Em relação ao referido acordo, o magnata republicano previu que o mesmo trará “paz e segurança para toda a região”, após o que se gabou de ser o presidente dos Estados Unidos que “pela primeira vez” conseguiu “ajudar” o Oriente Médio a “alcançar uma paz verdadeira”.
"Muitos presidentes tentaram alcançar a paz com o Irã e todos fracassaram antes de mim", gabou-se Trump, reivindicando o acordo como um "grande acordo".
Por sua vez, o vice-presidente dos Estados Unidos, JD Vance, que se referiu à notícia como “uma vitória muito, muito grande”, endossou as palavras do chefe do Executivo americano, nas quais ele mencionava o levantamento imediato do bloqueio do estreito de Ormuz imposto pelas forças militares de seu país.
Por sua vez, em declarações à rede Fox, ele destacou que, com o acordo, se garante que Teerã “nunca terá uma arma nuclear” e que, além disso, “também não a adquirirá nem tentará comprá-la”, pois isso “está incorporado no acordo”.
“Se os iranianos cumprirem este acordo, ele transformará fundamentalmente o Oriente Médio nos próximos 50 anos e porá fim à guerra”, defendeu Vance, alertando que o cumprimento do pactuado entre as partes será verificado.
Por outro lado, o vice-presidente norte-americano manifestou sua intenção de participar da cerimônia oficial de assinatura do texto, que ocorrerá na Suíça em 19 de junho, embora sem descartar a possibilidade de que o próprio Trump compareça ao evento.
“Ainda estamos definindo os detalhes logísticos sobre quem participará dessa cerimônia de assinatura”, precisou o alto funcionário norte-americano, acrescentando que “é possível que o próprio presidente também esteja presente”.
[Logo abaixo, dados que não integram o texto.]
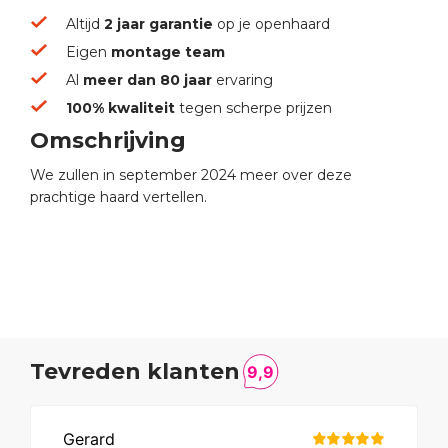
Altijd
2 jaar garantie
op je openhaard
Eigen
montage team
Al
meer dan 80 jaar
ervaring
100% kwaliteit
tegen scherpe prijzen
Omschrijving
We zullen in september 2024 meer over deze
prachtige haard vertellen.
Tevreden klanten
Este acordo provisório de paz foi confirmado pelo vice-ministro das Relações Exteriores do Irã, Kazem Gharibabadi, que afirmou que o acordo traz consigo um “cessar-fogo imediato e permanente” a partir desta noite e que inclui o Líbano. “Este memorando de entendimento não significa que confiamos no inimigo. Ele foi redigido apesar da falta de confiança”, explicou, segundo a mídia iraniana.
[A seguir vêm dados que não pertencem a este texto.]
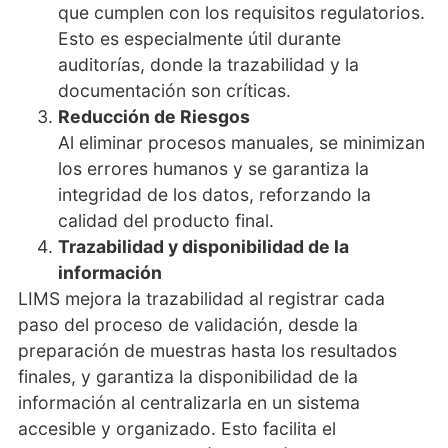
que cumplen con los requisitos regulatorios.
Esto es especialmente útil durante
auditorías, donde la trazabilidad y la
documentación son críticas.
Reducción de Riesgos
Al eliminar procesos manuales, se minimizan
los errores humanos y se garantiza la
integridad de los datos, reforzando la
calidad del producto final.
Trazabilidad y disponibilidad de la
información
LIMS mejora la trazabilidad al registrar cada
paso del proceso de validación, desde la
preparación de muestras hasta los resultados
finales, y garantiza la disponibilidad de la
información al centralizarla en un sistema
accesible y organizado. Esto facilita el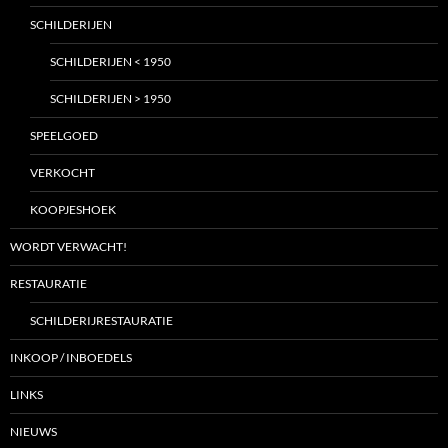
SCHILDERIJEN
SCHILDERIJEN < 1950
SCHILDERIJEN > 1950
SPEELGOED
VERKOCHT
KOOPJESHOEK
WORDT VERWACHT!
RESTAURATIE
SCHILDERIJRESTAURATIE
INKOOP / INBOEDELS
LINKS
NIEUWS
Além disso, Gharibabadi indicou que, com vistas aos 60 dias de negociações previstos entre as partes, serão abordados o “fim” de “todas as sanções e resoluções do Conselho de Segurança”, a questão nuclear, a definição do “mecanismo definitivo” para a “reconstrução” do Irã e o estabelecimento de um “mecanismo de cumprimento” para supervisionar as obrigações das partes.